Guatemala-born, Mexico-based artist Carlos Mérida (1891–1984) wrote this article in 1926 on the cusp of his full transition to nonfigurative painting. This is one of the first texts in which Mérida develops ideas on the ancestral (mainly Mayan) traditions that would inform his geometric work of the late 1930s and 1940s. Straddling the past and the current situation in Mexican art exemplified by muralism, Mérida delves into what he considers “noble aesthetic concepts.” The artist writes that Mexican painting is the epitome of American art because it persists in channeling the country’s Indo-Hispanic character. Furthermore, it also encompasses a vital, racially-driven principle that supersedes external influences manifested in Mexican art since colonial times.
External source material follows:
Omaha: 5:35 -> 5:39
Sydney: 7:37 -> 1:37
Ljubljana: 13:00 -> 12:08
The essay was published in the bilingual journal Mexican Life: Mexico’s Monthly Review [(Mexico City), vol. 2, no. 1 (1926), 16–17].
MEXICAN PAINTING (why not call it American, if the vast, marvelous breath of our ancestors blows anew through all the Indo-Hispanic land?) is now undoubtedly directed within the traditional standards susceptible to transformation and therefore to evolution. From all the diversity of production of some years up to this time, the same ascending course toward new paths—but toward new paths intimately joined by the strong bond coming to us through the centuries—can be observed. That profound “vital principle that animates the intuition” is that which created the bas-reliefs of Palenque and sculpted the stelae of Quiriguá; and it is the same principle that has left its impressions in the retablos of Nuestra Señora de la Soledad [in Mexico City], as well as in the frescoes of the Ministry of Public Education. Racial potentiality always manifests itself in spite of all evolutions and in spite of influences. The unanimous judgment of that conglomeration called people will ever be with the aesthetic vibration that has created the mural paintings in the Escuela [Nacional] Preparatoria, rather than with “those wrecked flowers flooding the salons of our wealthy grandees.” What is that secret that has not been lost? What is that secret which thrives in spite of all the transformations and all the vicissitudes?
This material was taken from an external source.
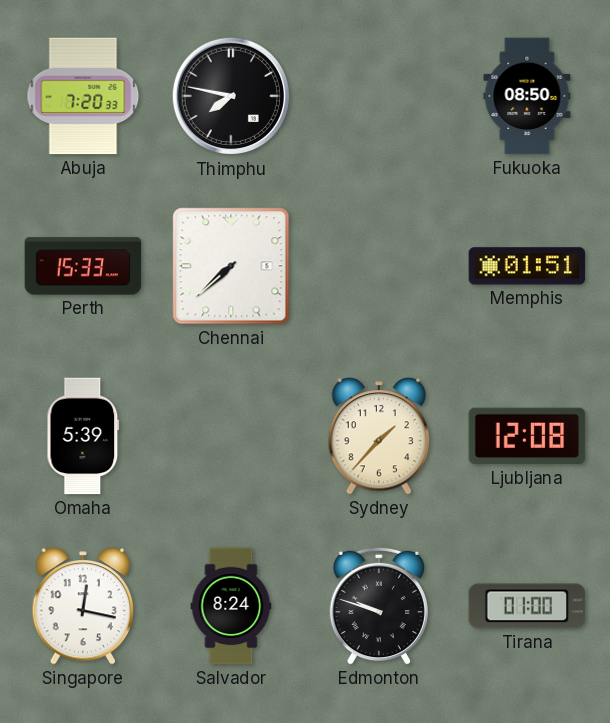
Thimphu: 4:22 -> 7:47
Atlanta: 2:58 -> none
The present flourishing of art in America—I wish to be broad, for Mexico is a very beloved part of our America—is without doubt due to a return to the conclusion of our tradition, a moment paralyzed by special but transient circumstances. With the result that sociological movements are at work changing the organization of public, the liberating, inquietude of these is translated into noble aesthetic concepts—noble because disinterested—that are made tangible long before these same peoples may have found that which the artists engraved for eternity.
Mexico and the rest of America are passing through a period of indocility which has been interpreted in the attainment of a visionary art which goes the way of the future, while the people are agitating to launch new struggles against new tyrannies as lamentable as the preceding ones, the artists coming from these people already see the era of noble attitudes full of equity.
An art which is the child of the people, and which is accomplished with great pains and intermixtures of noble tradition, has to be a strong art which is understood and loved by all the people—no matter the race—who have a heart and a brain, sentiment and sensibility, and this art is above everything. Did we not conclude the observations? Is someone ethnically different from us concerned with our artistic speculations?
And the artists who determine this art for posterity are the heralds of new vital attitudes, the advanced bodies of the future—“celestial lightning rods”—as one of our great poets termed them. They are the guarantors of the natural civilization, the visionaries of that which is ever hatched in the crucible of life. We read that even our old virtues flourish; those which illuminated the anonymous artists of Chichén Itzá, and which are now illuminating that phalanx of enlightened ones opening the breach toward the future.